[Extracted data entries]
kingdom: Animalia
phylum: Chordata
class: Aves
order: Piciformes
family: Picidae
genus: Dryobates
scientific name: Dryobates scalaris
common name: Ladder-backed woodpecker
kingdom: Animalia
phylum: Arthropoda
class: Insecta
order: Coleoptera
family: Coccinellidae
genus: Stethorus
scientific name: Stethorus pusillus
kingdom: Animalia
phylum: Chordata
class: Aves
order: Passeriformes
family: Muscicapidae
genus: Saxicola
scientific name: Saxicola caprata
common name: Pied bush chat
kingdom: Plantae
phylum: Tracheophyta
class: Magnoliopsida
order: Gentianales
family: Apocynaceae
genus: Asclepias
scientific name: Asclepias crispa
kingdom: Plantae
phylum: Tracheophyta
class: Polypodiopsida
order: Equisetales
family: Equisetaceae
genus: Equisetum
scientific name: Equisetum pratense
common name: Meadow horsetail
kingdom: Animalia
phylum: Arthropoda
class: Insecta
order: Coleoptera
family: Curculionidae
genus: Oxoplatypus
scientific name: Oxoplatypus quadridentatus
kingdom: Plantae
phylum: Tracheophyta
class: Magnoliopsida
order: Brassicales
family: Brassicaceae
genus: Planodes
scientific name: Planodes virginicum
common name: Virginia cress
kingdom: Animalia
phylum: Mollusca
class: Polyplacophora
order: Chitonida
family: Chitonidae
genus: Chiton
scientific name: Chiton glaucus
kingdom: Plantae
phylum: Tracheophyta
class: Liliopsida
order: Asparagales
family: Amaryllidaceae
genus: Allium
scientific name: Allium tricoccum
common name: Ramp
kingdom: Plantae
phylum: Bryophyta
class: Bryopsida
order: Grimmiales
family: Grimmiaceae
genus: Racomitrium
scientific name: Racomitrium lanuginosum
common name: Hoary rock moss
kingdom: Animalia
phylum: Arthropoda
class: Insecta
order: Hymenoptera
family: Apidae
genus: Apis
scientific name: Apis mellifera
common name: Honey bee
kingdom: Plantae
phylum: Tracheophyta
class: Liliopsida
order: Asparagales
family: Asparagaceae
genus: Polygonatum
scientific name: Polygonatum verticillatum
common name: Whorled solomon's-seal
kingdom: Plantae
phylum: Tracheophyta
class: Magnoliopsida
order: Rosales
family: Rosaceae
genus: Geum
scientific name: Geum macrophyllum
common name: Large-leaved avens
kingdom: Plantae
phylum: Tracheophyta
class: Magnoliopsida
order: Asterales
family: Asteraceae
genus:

• [Aim] Please reproduce the lines above, changing each "scientific name" to "species" and leaving everything else untouched.

• [Answer]
kingdom: Animalia
phylum: Chordata
class: Aves
order: Piciformes
family: Picidae
genus: Dryobates
species: Dryobates scalaris
common name: Ladder-backed woodpecker
kingdom: Animalia
phylum: Arthropoda
class: Insecta
order: Coleoptera
family: Coccinellidae
genus: Stethorus
species: Stethorus pusillus
kingdom: Animalia
phylum: Chordata
class: Aves
order: Passeriformes
family: Muscicapidae
genus: Saxicola
species: Saxicola caprata
common name: Pied bush chat
kingdom: Plantae
phylum: Tracheophyta
class: Magnoliopsida
order: Gentianales
family: Apocynaceae
genus: Asclepias
species: Asclepias crispa
kingdom: Plantae
phylum: Tracheophyta
class: Polypodiopsida
order: Equisetales
family: Equisetaceae
genus: Equisetum
species: Equisetum pratense
common name: Meadow horsetail
kingdom: Animalia
phylum: Arthropoda
class: Insecta
order: Coleoptera
family: Curculionidae
genus: Oxoplatypus
species: Oxoplatypus quadridentatus
kingdom: Plantae
phylum: Tracheophyta
class: Magnoliopsida
order: Brassicales
family: Brassicaceae
genus: Planodes
species: Planodes virginicum
common name: Virginia cress
kingdom: Animalia
phylum: Mollusca
class: Polyplacophora
order: Chitonida
family: Chitonidae
genus: Chiton
species: Chiton glaucus
kingdom: Plantae
phylum: Tracheophyta
class: Liliopsida
order: Asparagales
family: Amaryllidaceae
genus: Allium
species: Allium tricoccum
common name: Ramp
kingdom: Plantae
phylum: Bryophyta
class: Bryopsida
order: Grimmiales
family: Grimmiaceae
genus: Racomitrium
species: Racomitrium lanuginosum
common name: Hoary rock moss
kingdom: Animalia
phylum: Arthropoda
class: Insecta
order: Hymenoptera
family: Apidae
genus: Apis
species: Apis mellifera
common name: Honey bee
kingdom: Plantae
phylum: Tracheophyta
class: Liliopsida
order: Asparagales
family: Asparagaceae
genus: Polygonatum
species: Polygonatum verticillatum
common name: Whorled solomon's-seal
kingdom: Plantae
phylum: Tracheophyta
class: Magnoliopsida
order: Rosales
family: Rosaceae
genus: Geum
species: Geum macrophyllum
common name: Large-leaved avens
kingdom: Plantae
phylum: Tracheophyta
class: Magnoliopsida
order: Asterales
family: Asteraceae
genus:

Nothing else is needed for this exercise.